Durante los años en que me desempeñé como Comisionado de la Comisión Interamericana de Derechos Humanos (2008 a 2015) observé cómo dos de las iniciativas más recurrentes que han redundado en serias restricciones a la libertad de expresión en diversos países corresponden a las presentadas en una propuesta en la Convención Constitucional la semana pasada: la exigencia de que la información que se difunda sea veraz y el establecimiento de un Consejo de Medios de carácter estatal que supervise a estos.
El condicionamiento de que la información que se difunda sea veraz, aunque pudiera resultar una obviedad o sonar bien, en realidad envuelve serios peligros, al conducir fácilmente a la autocensura de las personas y de los medios. La Corte Interamericana de Derechos Humanos ha señalado en numerosas ocasiones que el solo reconocimiento de la posibilidad de exculparse basada en la demostración de la veracidad de lo afirmado es insuficiente, al imponer una exigencia probatoria a quien emite una expresión. Con mayor razón resulta muy problemático que se establezca una obligación general de que las informaciones se ajusten a la verdad.
Lo anterior, desde luego,
no implica que cualquier información que se difunda sea legítima en un Estado de Derecho. La clave está en los mecanismos que se empleen. El aspecto central radica en que no existan formas directas o indirectas de censura previa, sino que todo el sistema opere sobre la base del establecimiento de responsabilidades posteriores a la emisión de la expresión. Estas responsabilidades ulteriores tampoco pueden ser desmedidas: así la Corte Interamericana y la Comisión Interamericana han sostenido reiteradamente que aquellas solo pueden ser de carácter penal en casos excepcionales y cuando las expresiones se refieran a particulares. Si estas se refieren, en cambio, a autoridades públicas o a personajes públicos, el uso del derecho penal debe excluirse, empleándose únicamente las responsabilidades civiles. También es mucho mayor la protección de la libertad de expresión cuando hay un interés público involucrado.

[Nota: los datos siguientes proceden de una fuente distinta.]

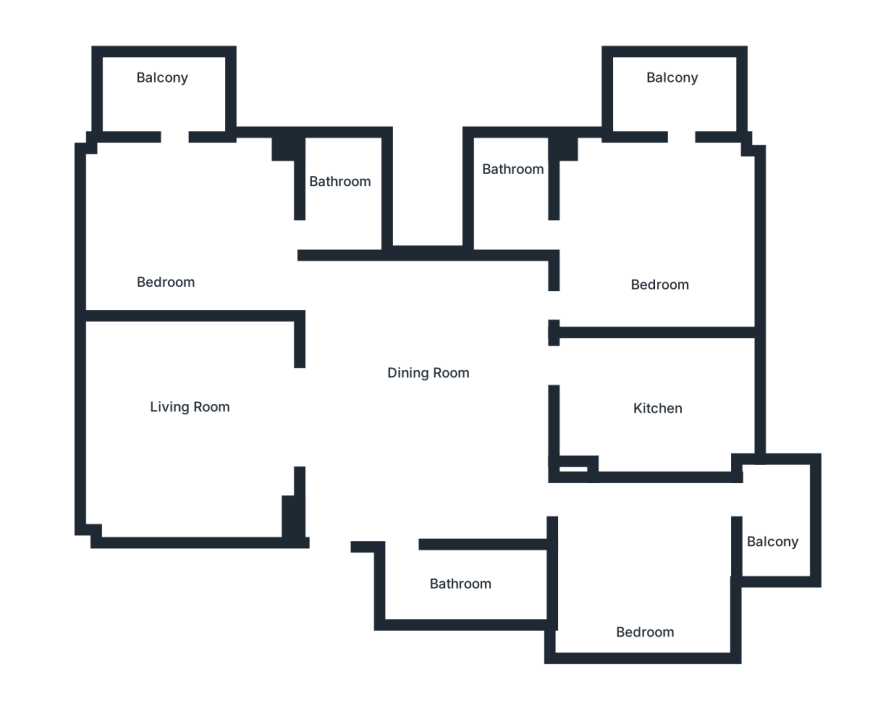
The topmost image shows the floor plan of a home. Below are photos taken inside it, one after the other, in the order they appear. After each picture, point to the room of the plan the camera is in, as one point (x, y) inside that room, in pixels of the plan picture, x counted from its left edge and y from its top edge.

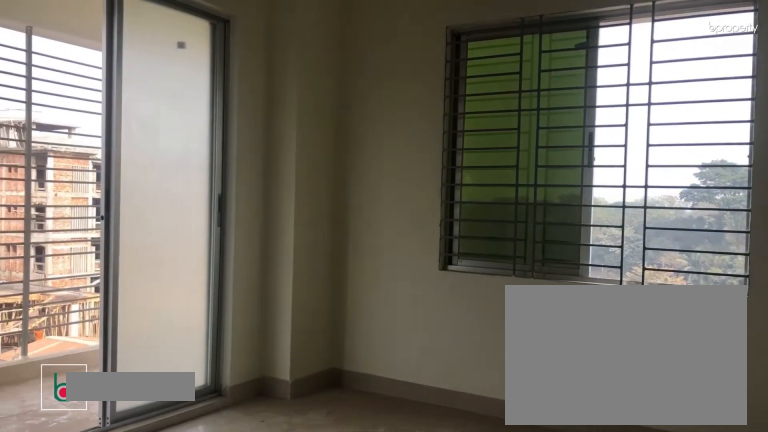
(660, 246)
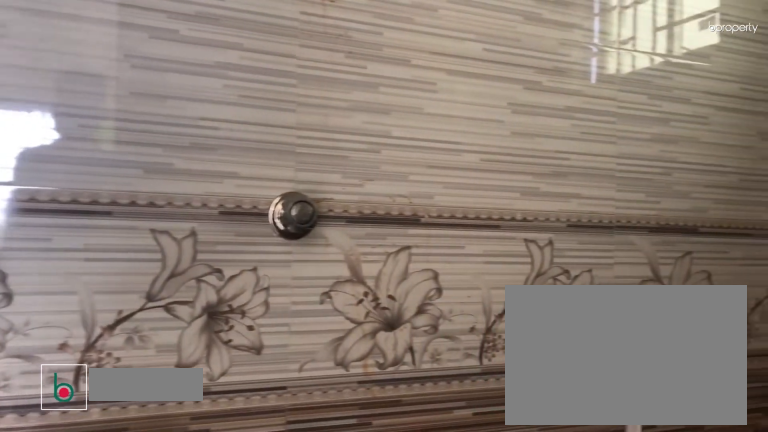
(505, 195)
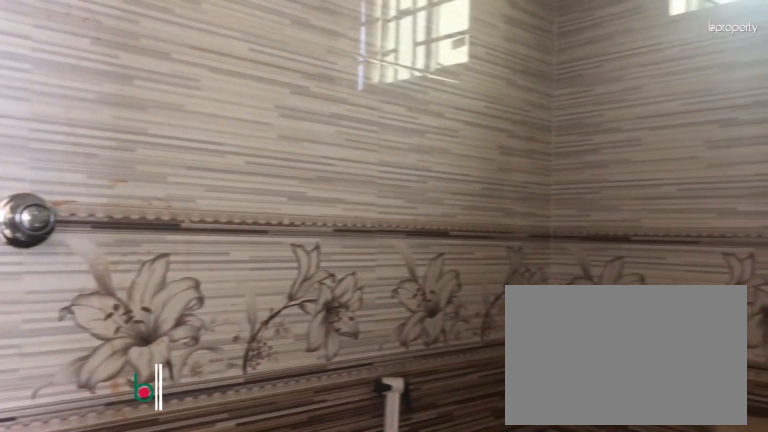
(505, 195)
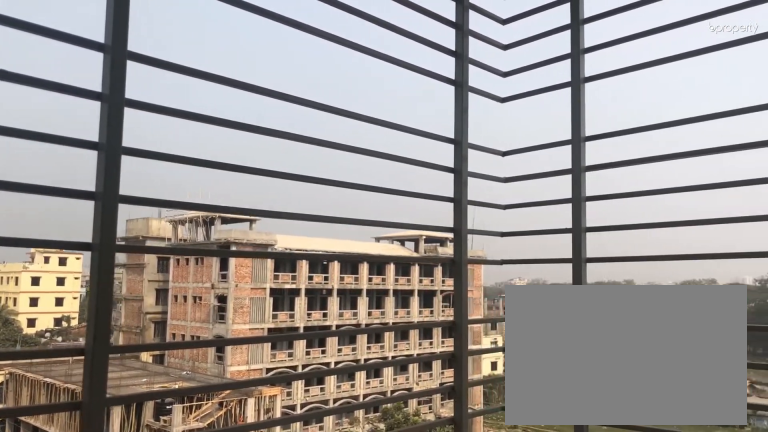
(673, 104)
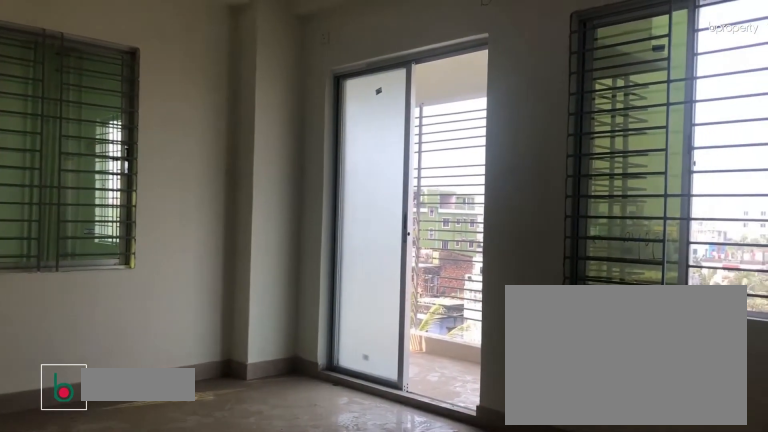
(171, 255)
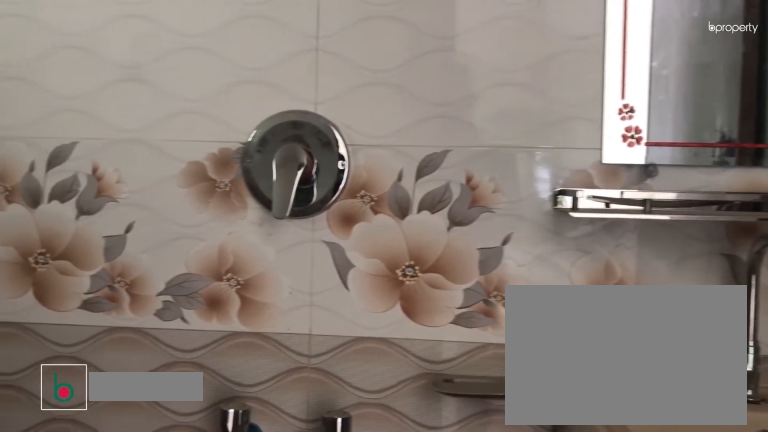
(335, 195)
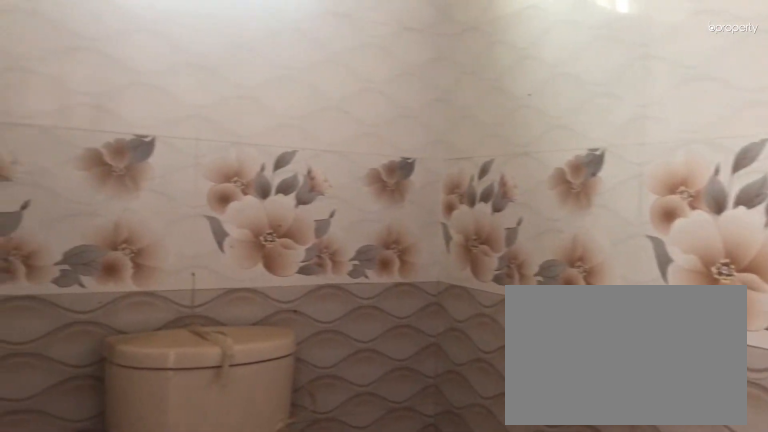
(335, 195)
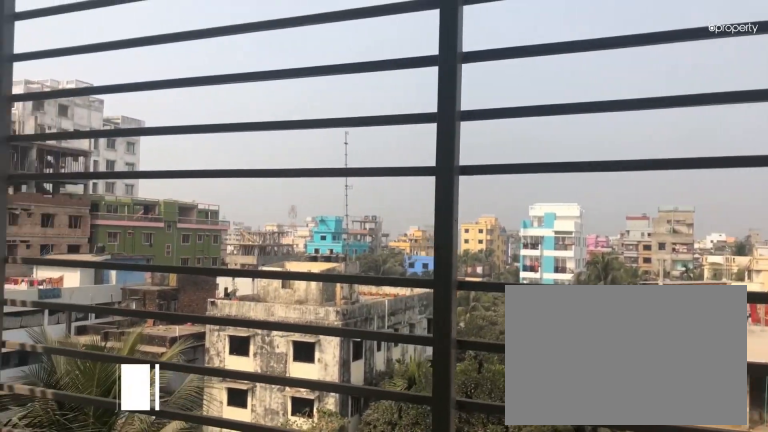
(170, 81)
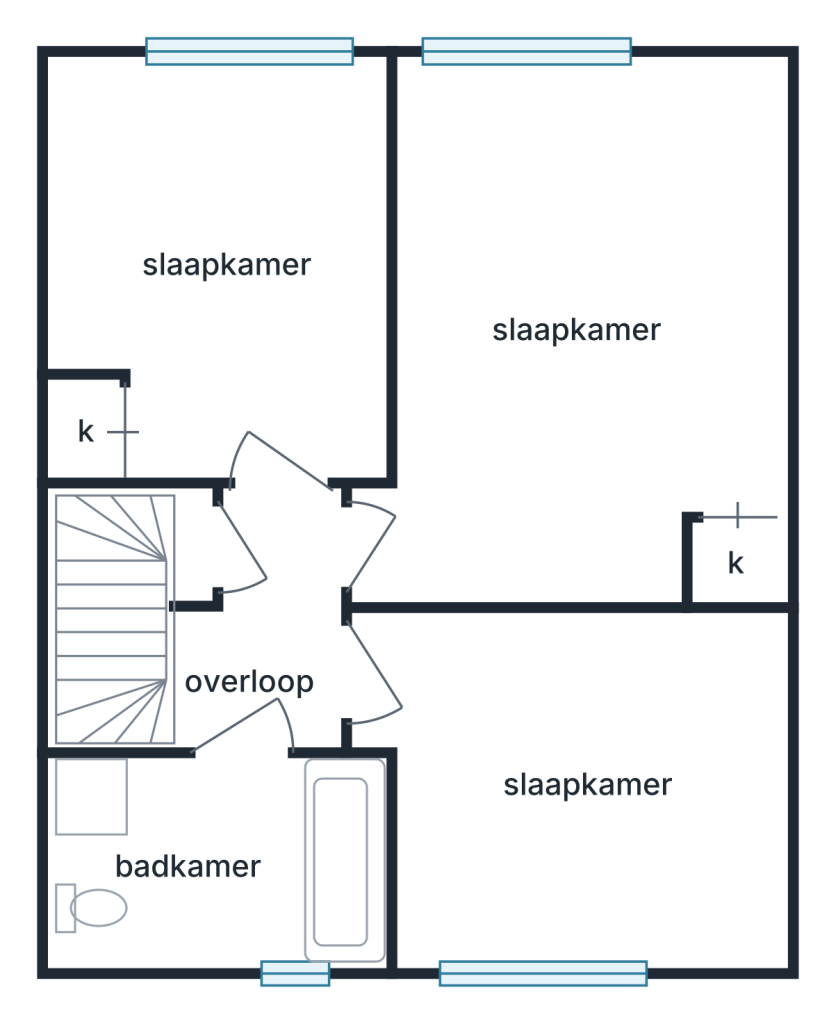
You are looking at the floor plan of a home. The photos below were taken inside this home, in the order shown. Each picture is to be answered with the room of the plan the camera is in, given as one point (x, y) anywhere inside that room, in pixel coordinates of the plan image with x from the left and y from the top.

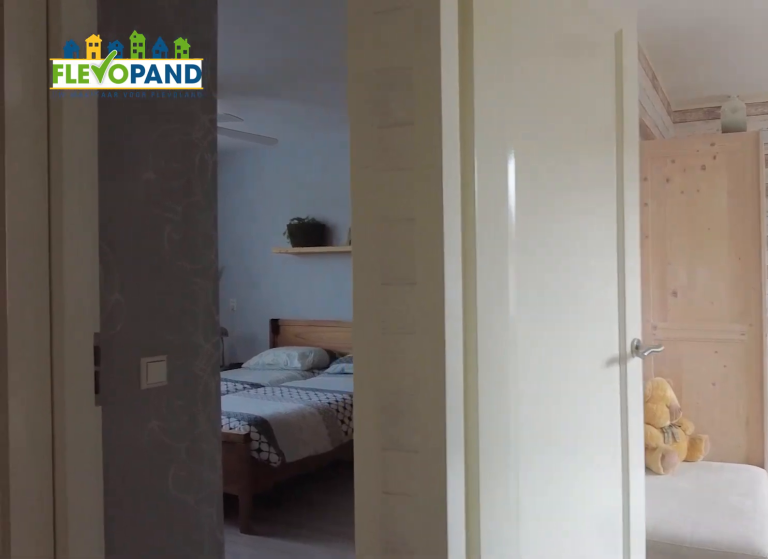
(267, 636)
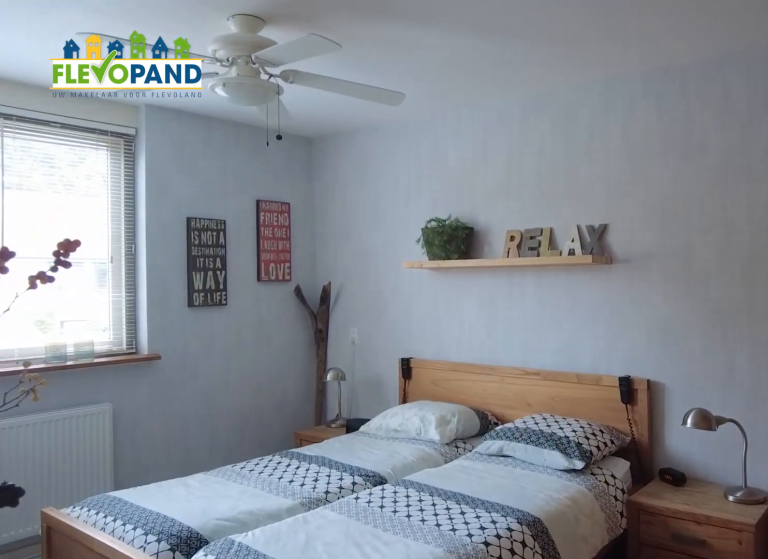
(555, 587)
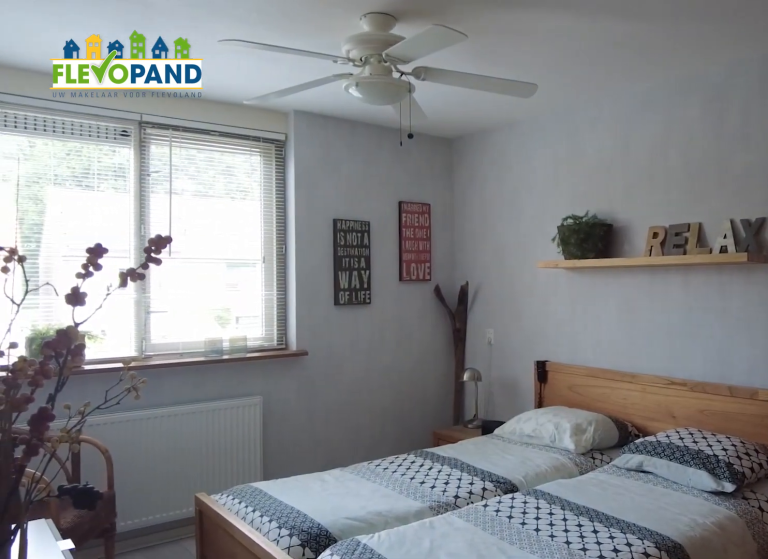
(555, 587)
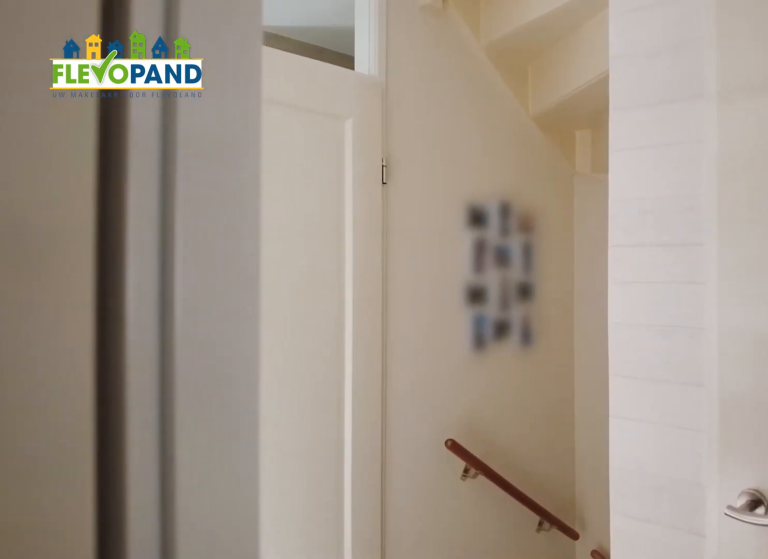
(269, 631)
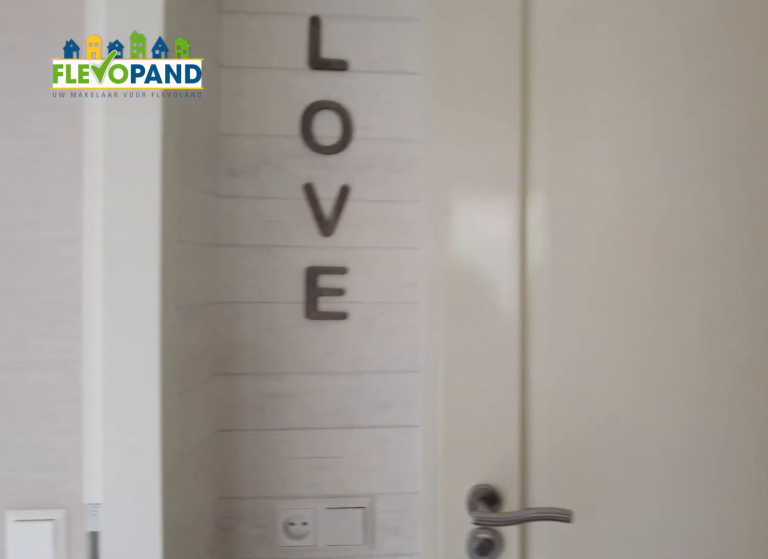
(269, 631)
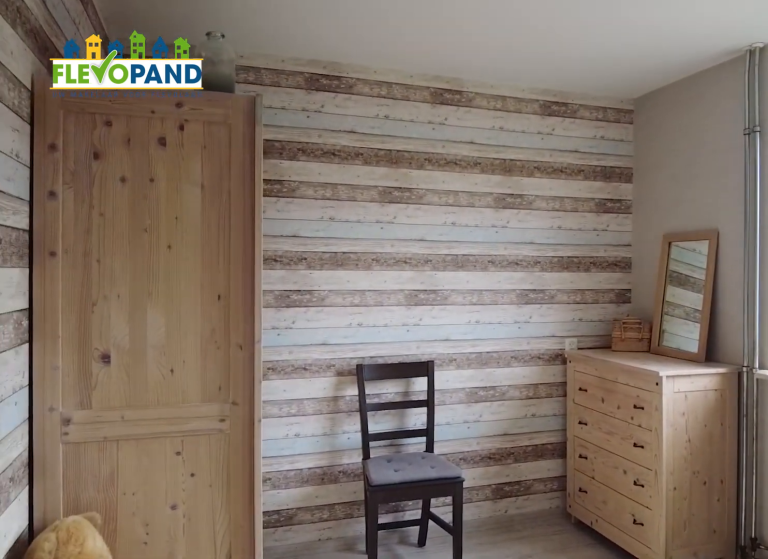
(580, 783)
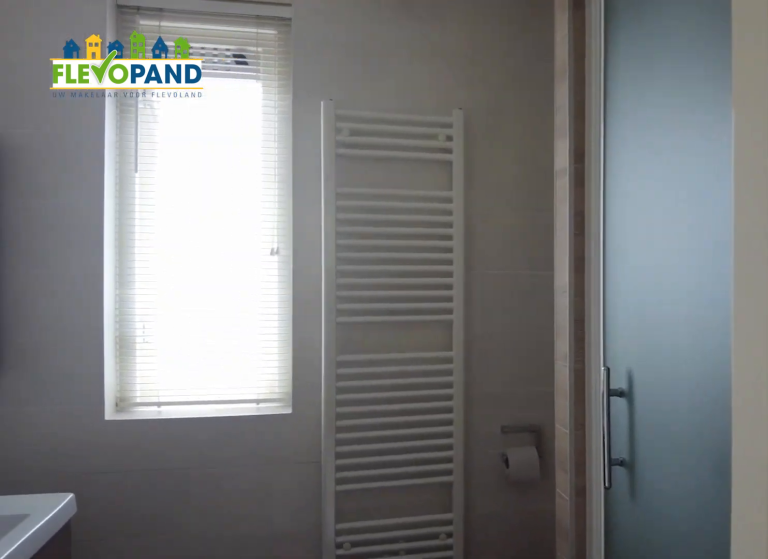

Además, el establecimiento de eventuales responsabilidades ulteriores no puede quedar entregado a cualquier órgano y menos a un órgano político: en un Estado de Derecho esta tarea debe ser llevada a cabo por los tribunales de justicia. De allí el problema de crear un Consejo de Medios u otro organismo análogo: un mecanismo de este tipo no daría garantías de independencia e imparcialidad y, al igual que la exigencia de información veraz, conduciría fácilmente a la autocensura y al debilitamiento del debate público. Un Consejo estatal que supervisara la labor de los medios, con alta probabilidad conduciría a la arbitrariedad y a que quienes lo integren impongan sus propios criterios, interfiriendo indebidamente.
Lo anterior es sin perjuicio de que se fomente el pluralismo en los medios con arreglo a criterios objetivos, como lo ha resaltado la Corte Interamericana al referirse al otorgamiento o renovación de concesiones o licencias relacionadas en la radiodifusión. Ello debe realizarse conforme a las reglas de un debido proceso, a fin de
evitar la arbitrariedad y el abuso de controles oficiales y posibles restricciones indirectas.
Los tratados internacionales de derechos humanos regulan con mucho mayor detalle el derecho a la libertad de expresión que la mayoría de los demás derechos humanos. En el caso de la Convención Americana sobre Derechos Humanos, esta brinda un muy alto nivel de protección de este derecho. Por ello, en la elaboración del nuevo texto constitucional debe prestarse especial atención a las regulaciones internacionales en la materia, para evitar cualquier forma de responsabilidad internacional. Cabe recordar que las normas constitucionales pueden ser declaradas incompatibles con los tratados de derechos humanos, como hizo precisamente la Corte Interamericana en relación con la Constitución Política de Chile a propósito de la censura que esta contemplaba (caso de “La Última Tentación de Cristo”), obligando a efectuar una reforma constitucional.